** Opening Exercise materials block **

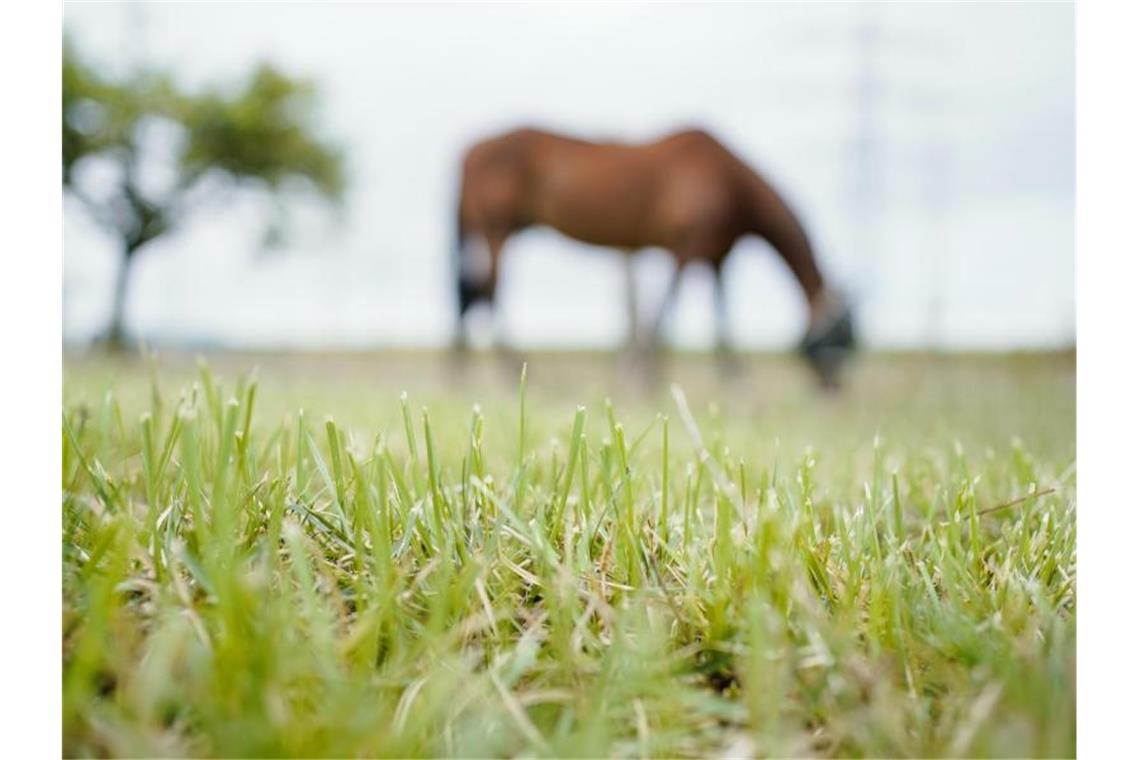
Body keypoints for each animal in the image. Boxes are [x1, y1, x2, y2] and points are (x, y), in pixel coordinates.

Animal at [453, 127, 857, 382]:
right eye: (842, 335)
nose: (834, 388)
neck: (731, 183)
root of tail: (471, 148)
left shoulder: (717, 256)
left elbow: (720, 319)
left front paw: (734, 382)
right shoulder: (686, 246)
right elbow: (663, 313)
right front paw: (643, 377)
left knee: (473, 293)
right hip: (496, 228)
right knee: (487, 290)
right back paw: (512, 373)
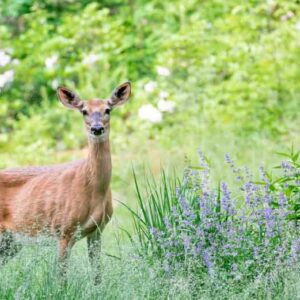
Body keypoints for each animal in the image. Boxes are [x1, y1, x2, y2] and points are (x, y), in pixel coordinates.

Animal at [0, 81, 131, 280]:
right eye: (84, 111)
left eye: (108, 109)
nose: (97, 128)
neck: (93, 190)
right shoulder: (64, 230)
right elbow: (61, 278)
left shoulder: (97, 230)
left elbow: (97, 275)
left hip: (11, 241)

** Closing Exercise materials block **

**Activity**
The answer must match the entries above line for line, with the pictures dropped.

**Expected answer**
Body keypoints for each animal in the image. Boxes are [x1, y1, x2, y2] and points are (x, y), in pixel coordinates.

Animal at [453, 127, 857, 382]:
right eye: (842, 335)
nose: (834, 388)
neck: (731, 183)
root of tail: (471, 148)
left shoulder: (717, 256)
left elbow: (720, 319)
left front paw: (734, 382)
right shoulder: (686, 246)
right elbow: (663, 313)
right front paw: (643, 377)
left knee: (473, 293)
right hip: (496, 228)
right knee: (487, 290)
right back paw: (512, 373)
Body keypoints for each animal in the image. Boxes are [x1, y1, x2, y2] and points are (x, y), in pixel coordinates.

Animal at [0, 81, 131, 280]:
right eye: (84, 111)
left eye: (108, 109)
nose: (97, 128)
neck: (93, 190)
right shoulder: (64, 230)
right elbow: (61, 278)
left shoulder: (97, 230)
left elbow: (97, 275)
left hip: (11, 241)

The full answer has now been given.